Selon le rapport, la formation des enseignants reste un levier essentiel pour appliquer ces recommandations. La suite des débats législatifs au Sénat influera sur les obligations des collectivités.
Débats au Sénat sur l’encadrement des écrans et la régulation
Ces orientations techniques ont stimulé un vif débat au Sénat sur la portée juridique des mesures proposées. Selon le Sénat, plusieurs amendements visent à renforcer la protection des mineurs face aux contenus.
Selon le gouvernement, la loi peut compléter les chartes locales pour harmoniser les pratiques éducatives. L’enjeu principal reste d’équilibrer libertés pédagogiques et protection sanitaire des enfants.
Points législatifs :
- Limitation fonctionnalités attractives pour mineurs sur plateformes
- Encadrement de la publicité ciblée adressée aux enfants
- Obligation de chartes locales pour établissements scolaires
Positions et amendements au Sénat
Les élus ont discuté de dispositifs contraignants visant à protéger la santé mentale et le sommeil des jeunes. Selon des échanges en séance, la vigilance porte sur les mécanismes d’engagement algorithmique.
« Le dispositif local a aidé de nombreuses familles à mieux structurer les usages »
Paul D.
Conséquences pour les collectivités et les enseignants
Les collectivités doivent adapter les politiques d’équipement et de formation pour respecter les nouvelles orientations. Selon Santé publique France, l’action locale contribue directement à réduire les risques associés aux écrans.
Mesure
Effet attendu
Acteurs concernés
Interdiction 0–3 ans
Moins d’exposition précoce
Crèches et EAJE
Certification contenus éducatifs
Qualité pédagogique renforcée
Éditeurs et écoles
Passeport internet en 6e
Compétences numériques accrues
Écoles et familles
Ligne 3018
Réponse aux situations d’urgence
Parents, jeunes et professionnels
Ces discussions au Sénat ouvrent des perspectives qui orienteront les pratiques locales et scolaires à venir. Le prochain enjeu porte sur la mise en conformité des chartes scolaires avec la future régulation.
Éducation, santé et accompagnement pratique des familles
En parallèle, l’action publique propose des ressources pour soutenir les parents et les enseignants au quotidien. Selon le rapport, l’information et l’accompagnement restent essentiels pour changer les habitudes d’usage.
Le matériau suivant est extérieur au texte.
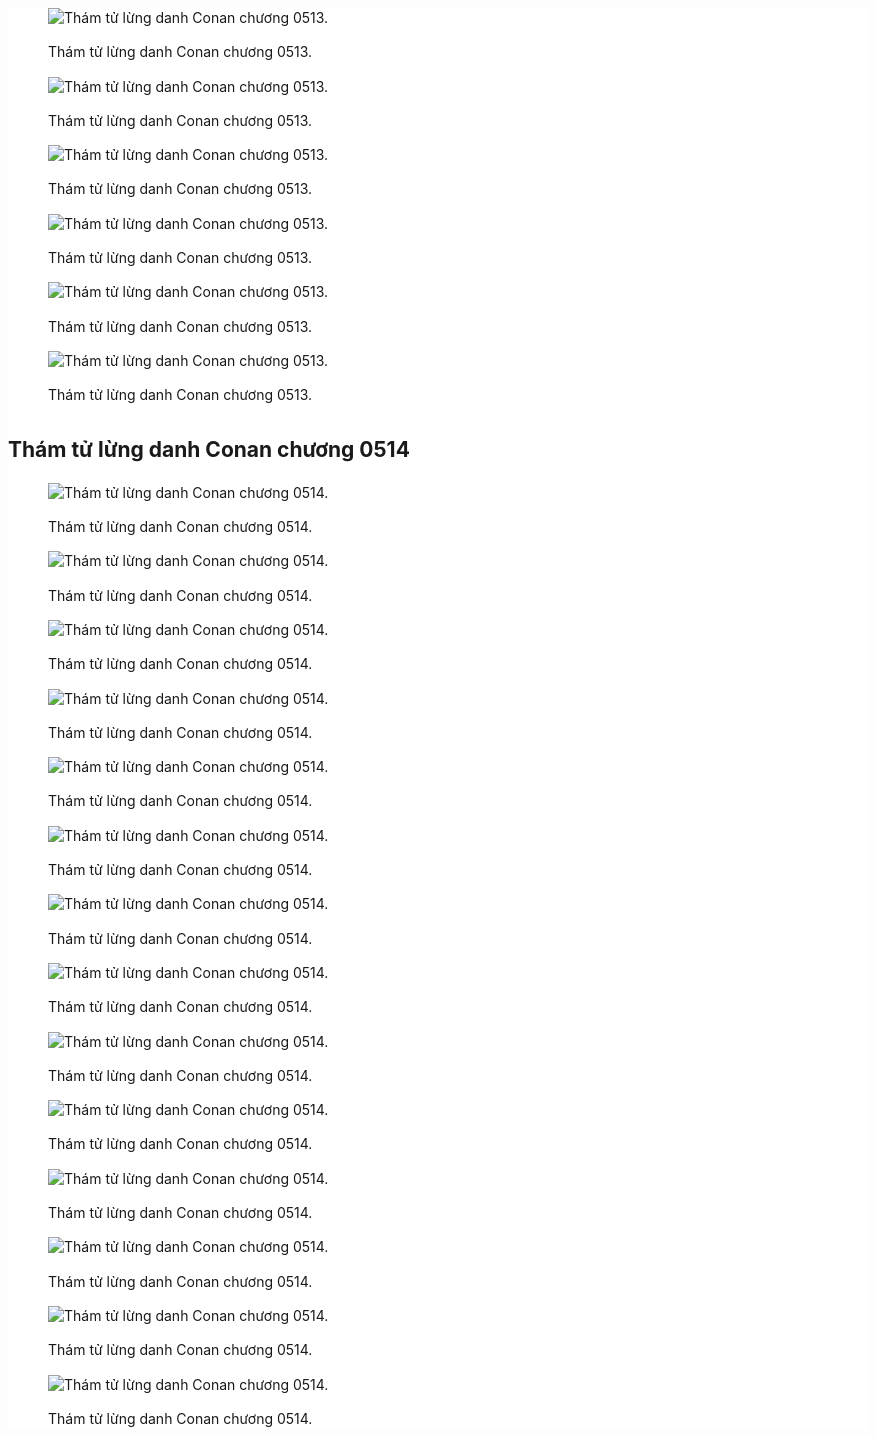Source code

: <figure><img src="https://banmaixanh.vercel.app/manga/gosho-aoyama/tham-tu-lung-danh-conan/0513-13.jpg" alt="Thám tử lừng danh Conan chương 0513." title="Thám tử lừng danh Conan chương 0513." height=100% width=100%><figcaption><p>Thám tử lừng danh Conan chương 0513.</p></figcaption></figure>

<figure><img src="https://banmaixanh.vercel.app/manga/gosho-aoyama/tham-tu-lung-danh-conan/0513-14.jpg" alt="Thám tử lừng danh Conan chương 0513." title="Thám tử lừng danh Conan chương 0513." height=100% width=100%><figcaption><p>Thám tử lừng danh Conan chương 0513.</p></figcaption></figure>

<figure><img src="https://banmaixanh.vercel.app/manga/gosho-aoyama/tham-tu-lung-danh-conan/0513-15.jpg" alt="Thám tử lừng danh Conan chương 0513." title="Thám tử lừng danh Conan chương 0513." height=100% width=100%><figcaption><p>Thám tử lừng danh Conan chương 0513.</p></figcaption></figure>

<figure><img src="https://banmaixanh.vercel.app/manga/gosho-aoyama/tham-tu-lung-danh-conan/0513-16.jpg" alt="Thám tử lừng danh Conan chương 0513." title="Thám tử lừng danh Conan chương 0513." height=100% width=100%><figcaption><p>Thám tử lừng danh Conan chương 0513.</p></figcaption></figure>

<figure><img src="https://banmaixanh.vercel.app/manga/gosho-aoyama/tham-tu-lung-danh-conan/0513-17.jpg" alt="Thám tử lừng danh Conan chương 0513." title="Thám tử lừng danh Conan chương 0513." height=100% width=100%><figcaption><p>Thám tử lừng danh Conan chương 0513.</p></figcaption></figure>

<figure><img src="https://banmaixanh.vercel.app/manga/gosho-aoyama/tham-tu-lung-danh-conan/0513-18.jpg" alt="Thám tử lừng danh Conan chương 0513." title="Thám tử lừng danh Conan chương 0513." height=100% width=100%><figcaption><p>Thám tử lừng danh Conan chương 0513.</p></figcaption></figure>

## Thám tử lừng danh Conan chương 0514

<figure><img src="https://banmaixanh.vercel.app/manga/gosho-aoyama/tham-tu-lung-danh-conan/0514-01.jpg" alt="Thám tử lừng danh Conan chương 0514." title="Thám tử lừng danh Conan chương 0514." height=100% width=100%><figcaption><p>Thám tử lừng danh Conan chương 0514.</p></figcaption></figure>

<figure><img src="https://banmaixanh.vercel.app/manga/gosho-aoyama/tham-tu-lung-danh-conan/0514-02.jpg" alt="Thám tử lừng danh Conan chương 0514." title="Thám tử lừng danh Conan chương 0514." height=100% width=100%><figcaption><p>Thám tử lừng danh Conan chương 0514.</p></figcaption></figure>

<figure><img src="https://banmaixanh.vercel.app/manga/gosho-aoyama/tham-tu-lung-danh-conan/0514-03.jpg" alt="Thám tử lừng danh Conan chương 0514." title="Thám tử lừng danh Conan chương 0514." height=100% width=100%><figcaption><p>Thám tử lừng danh Conan chương 0514.</p></figcaption></figure>

<figure><img src="https://banmaixanh.vercel.app/manga/gosho-aoyama/tham-tu-lung-danh-conan/0514-04.jpg" alt="Thám tử lừng danh Conan chương 0514." title="Thám tử lừng danh Conan chương 0514." height=100% width=100%><figcaption><p>Thám tử lừng danh Conan chương 0514.</p></figcaption></figure>

<figure><img src="https://banmaixanh.vercel.app/manga/gosho-aoyama/tham-tu-lung-danh-conan/0514-05.jpg" alt="Thám tử lừng danh Conan chương 0514." title="Thám tử lừng danh Conan chương 0514." height=100% width=100%><figcaption><p>Thám tử lừng danh Conan chương 0514.</p></figcaption></figure>

<figure><img src="https://banmaixanh.vercel.app/manga/gosho-aoyama/tham-tu-lung-danh-conan/0514-06.jpg" alt="Thám tử lừng danh Conan chương 0514." title="Thám tử lừng danh Conan chương 0514." height=100% width=100%><figcaption><p>Thám tử lừng danh Conan chương 0514.</p></figcaption></figure>

<figure><img src="https://banmaixanh.vercel.app/manga/gosho-aoyama/tham-tu-lung-danh-conan/0514-07.jpg" alt="Thám tử lừng danh Conan chương 0514." title="Thám tử lừng danh Conan chương 0514." height=100% width=100%><figcaption><p>Thám tử lừng danh Conan chương 0514.</p></figcaption></figure>

<figure><img src="https://banmaixanh.vercel.app/manga/gosho-aoyama/tham-tu-lung-danh-conan/0514-08.jpg" alt="Thám tử lừng danh Conan chương 0514." title="Thám tử lừng danh Conan chương 0514." height=100% width=100%><figcaption><p>Thám tử lừng danh Conan chương 0514.</p></figcaption></figure>

<figure><img src="https://banmaixanh.vercel.app/manga/gosho-aoyama/tham-tu-lung-danh-conan/0514-09.jpg" alt="Thám tử lừng danh Conan chương 0514." title="Thám tử lừng danh Conan chương 0514." height=100% width=100%><figcaption><p>Thám tử lừng danh Conan chương 0514.</p></figcaption></figure>

<figure><img src="https://banmaixanh.vercel.app/manga/gosho-aoyama/tham-tu-lung-danh-conan/0514-10.jpg" alt="Thám tử lừng danh Conan chương 0514." title="Thám tử lừng danh Conan chương 0514." height=100% width=100%><figcaption><p>Thám tử lừng danh Conan chương 0514.</p></figcaption></figure>

<figure><img src="https://banmaixanh.vercel.app/manga/gosho-aoyama/tham-tu-lung-danh-conan/0514-11.jpg" alt="Thám tử lừng danh Conan chương 0514." title="Thám tử lừng danh Conan chương 0514." height=100% width=100%><figcaption><p>Thám tử lừng danh Conan chương 0514.</p></figcaption></figure>

<figure><img src="https://banmaixanh.vercel.app/manga/gosho-aoyama/tham-tu-lung-danh-conan/0514-12.jpg" alt="Thám tử lừng danh Conan chương 0514." title="Thám tử lừng danh Conan chương 0514." height=100% width=100%><figcaption><p>Thám tử lừng danh Conan chương 0514.</p></figcaption></figure>

<figure><img src="https://banmaixanh.vercel.app/manga/gosho-aoyama/tham-tu-lung-danh-conan/0514-13.jpg" alt="Thám tử lừng danh Conan chương 0514." title="Thám tử lừng danh Conan chương 0514." height=100% width=100%><figcaption><p>Thám tử lừng danh Conan chương 0514.</p></figcaption></figure>

<figure><img src="https://banmaixanh.vercel.app/manga/gosho-aoyama/tham-tu-lung-danh-conan/0514-14.jpg" alt="Thám tử lừng danh Conan chương 0514." title="Thám tử lừng danh Conan chương 0514." height=100% width=100%><figcaption><p>Thám tử lừng danh Conan chương 0514.</p></figcaption></figure>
Ces outils visent à conjuguer pédagogie, santé et responsabilité numérique, en mettant l’accent sur la prévention et la résilience des enfants. L’appropriation par les familles conditionne l’efficacité des mesures.
Ressources pratiques pour familles :
- jeprotegemonenfant.gouv.fr fiches et outils par âge
- Ligne 3018 pour accompagnement et signalement
- Guide « Bien grandir avec les écrans » pour enseignants et parents
- Label P@rents, parlons numérique pour actions locales
Outils, guides et plateformes d’aide
Les plateformes publiques proposent des fiches pratiques et des outils adaptés à chaque tranche d’âge, exploitables en classe et à la maison. Selon les évaluations disponibles, ces ressources facilitent la mise en place de règles claires entre familles et écoles.
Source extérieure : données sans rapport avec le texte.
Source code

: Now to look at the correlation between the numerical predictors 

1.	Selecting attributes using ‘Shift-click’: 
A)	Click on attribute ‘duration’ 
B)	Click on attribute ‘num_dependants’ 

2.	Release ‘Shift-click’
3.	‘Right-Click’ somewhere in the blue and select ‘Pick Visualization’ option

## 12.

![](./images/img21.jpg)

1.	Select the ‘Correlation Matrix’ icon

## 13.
« Comme parent, j’ai vu mon enfant retrouver des jeux non-écran et mieux dormir »
Claire M.
Bonnes pratiques éducatives et suivi
Il s’agit d’encourager des règles simples et constantes, de limiter les écrans avant le coucher et de favoriser les pauses régulières. Les enseignants peuvent partager le travail effectué en classe pour renforcer la cohérence éducative.
« L’équilibre entre technologie et jeu libre conditionne le bien-être et l’apprentissage durable »
Marc L.
Ces approches locales, soutenues par des orientations nationales, donnent aux familles des leviers concrets pour protéger la santé des enfants. L’enjeu reste de maintenir un dialogue constant entre acteurs éducatifs et parents.
Source : Santé publique France, « Tendances d’usage des écrans chez les jeunes », 2024 ; Rapport, « Enfants et écrans. À la recherche du temps perdu », 2024 ; Gouvernement, « Arrêté modifiant la charte nationale pour l’accueil du jeune enfant », 2025.